Kaicherise McRae flashes a high-wattage smile that belies the troubles she’s seen.
Her effusive spirit is the kind you’d hope to find in a campus mentor and residence hall director. And her confidence is what you’d expect for a woman on the cusp of earning her master’s degree, while serving as the student representative to the Buffalo State College Council and planning a July 2017 wedding to a fellow student.
All of the above describe McRae’s remarkable life since joining Buffalo State as an undergraduate in 2011, culminating with her graduate studies in higher education and student affairs administration (HESAA). Her hope is to eventually earn a doctorate and work as a college professor.
What isn’t evident is a childhood marred by upheaval and uncertainty or the significant loss she suffered just a few years ago.
When she was 7 years old, McRae was removed from her home due to her mother’s drug addiction. At the time, her father was in prison. Her mother’s sister adopted McRae and raised her in Queens and Binghamton, New York. Despite the newfound stability, McRae struggled and rebelled.
“I couldn’t understand why everyone around me had a mom and dad but I didn’t have either.”
Meanwhile, her half-sister, Kristal Gupta, grew up with a different relative. The sisters only saw one another during summers but still forged a connection.
During Kaicherise's junior year at Buffalo State, she received the devastating news that 14-year-old Kristal had taken her own life.
“It really hit me hard,” she said. “The Counseling Center, my EOP adviser Carole Miller-Canestrari, and Tamara McMillan (then associate director of student life) really supported me during that time.”
The tragedy inspired McRae to create the Kristal Gupta Project in 2014, a nonprofit organization that aims to increase teens’ self-esteem. It includes an annual campus fundraiser benefiting Compass House, a local shelter for runaway and homeless teens. Also, McRae began visiting local schools and speaking to civic groups about suicide.
“I decided to make a project that would shine a light on the many people who have thoughts of suicide and create ways for them not have those thoughts, giving them options,” she said. “The feedback has been nothing short of amazing. The schools love the activities I do with the kids and have invited me to come back.”
Along with supporting her through the loss of her sister, McRae said Buffalo State helped her find her “why” in life.
“Buffalo State has made me who I am today,” she said. “As an undergraduate sociology major, I was learning about humans and the different ways they interact. But I wasn’t sure what I wanted to do with my life.
“It wasn’t until I got engaged with the campus and the community that I realized I love working with college students. I was thrilled to discover I could pursue a master’s degree to prepare me for that field right here.”

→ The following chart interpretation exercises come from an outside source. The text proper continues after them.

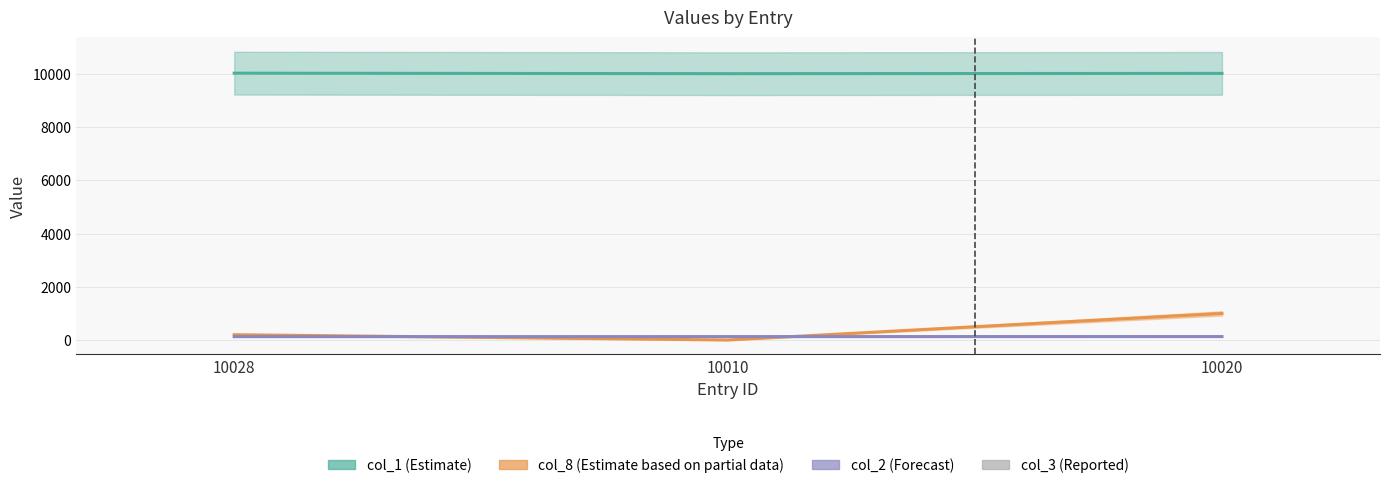

Rank the categories by value from lowest to highest.

10028, 10020, 10010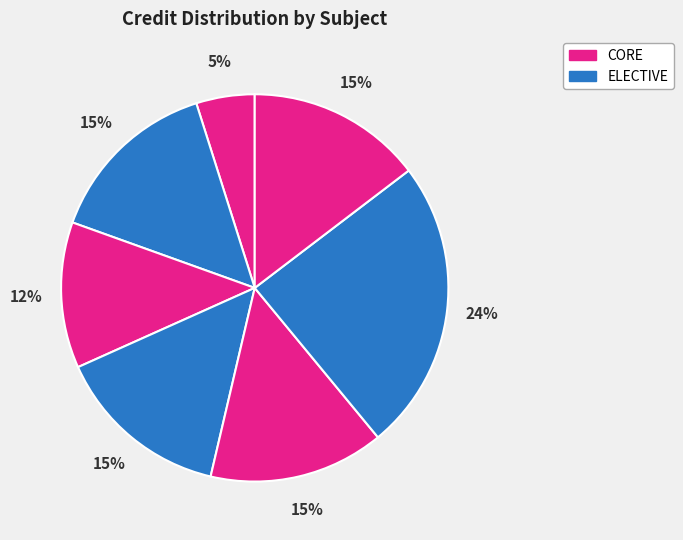

How many segments does this pie chart have?

7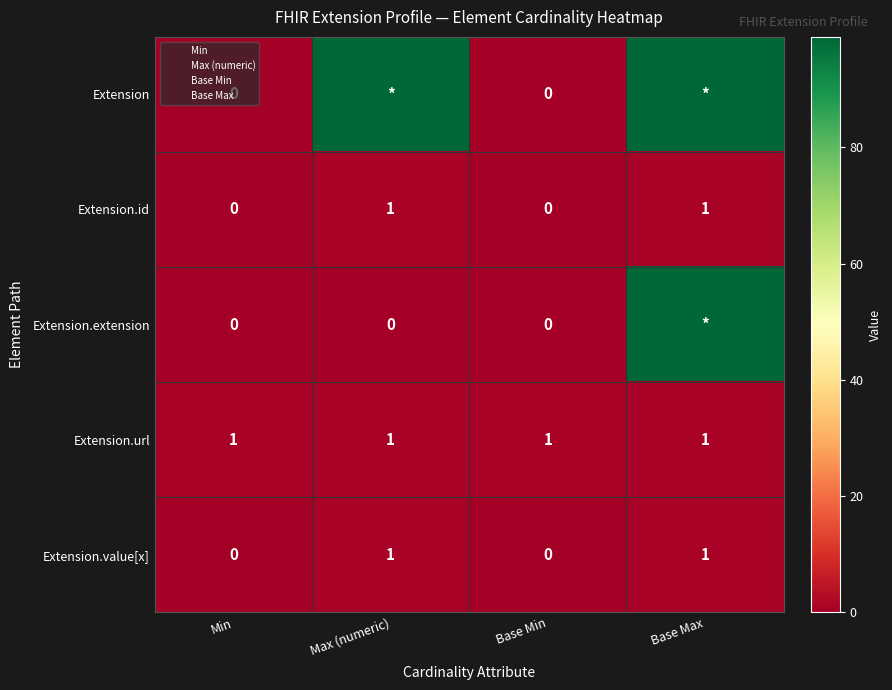

What is the difference between the Extension.extension values at Min and Base Max?

99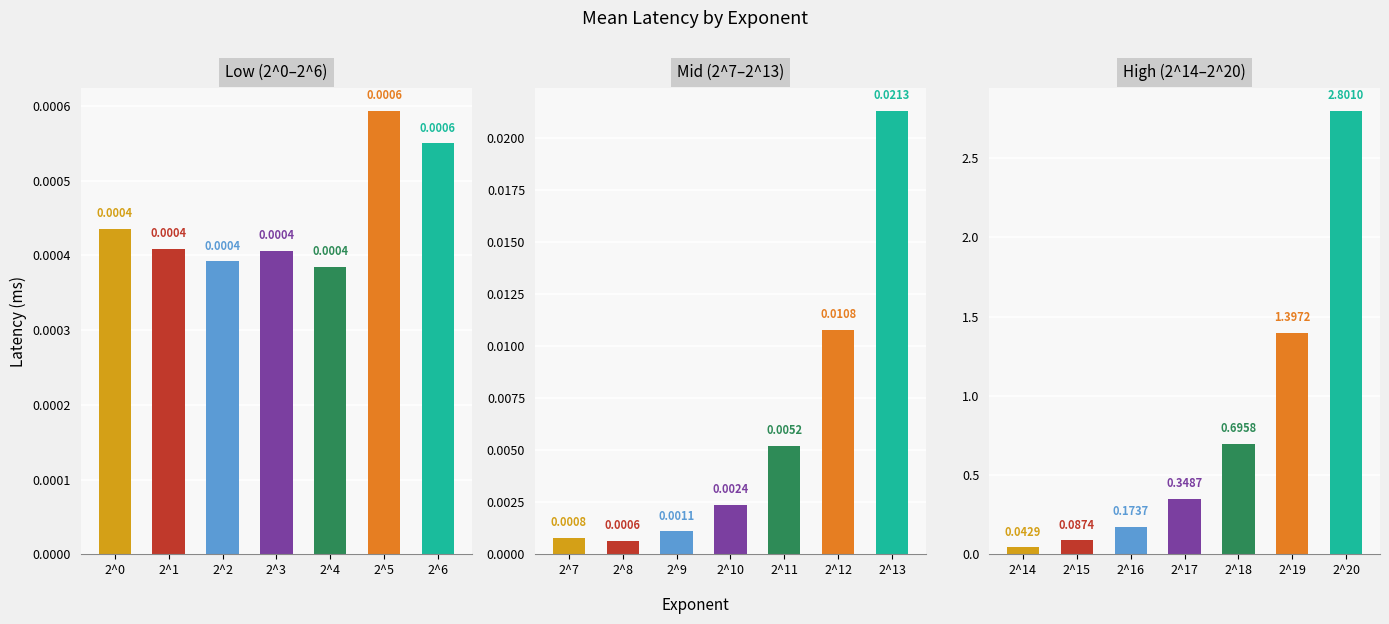

Between 2^20 and 2^14, which is larger?

2^20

Her extracurricular activities also helped sharpen her focus.
While an undergraduate, McRae was instrumental in bringing the first NAACP chapter to the Buffalo State campus. She founded the You Are My Sister organization, which helps campus women engage with and support one another.
As a graduate student, she’s served as a mentor with two campus organizations and she helped create the Commuter Ambassador Program while interning in the Student Life Office.
In 2016, she represented Buffalo State in the Miss New York/USA Pageant, and she was elected to the College Council where she meets regularly with top campus administrators and community leaders.
“I’ve learned so much from these people,” she said.
In 2016, she also was named Resident Director of the Year for her job heading Neumann Hall, a first-year dormitory. It’s a fitting tribute as college housing is the area in which she wants to work.
“After I started exploring the HESSA program, it all clicked,” she said. “I knew that working with college students was what I was meant to do.”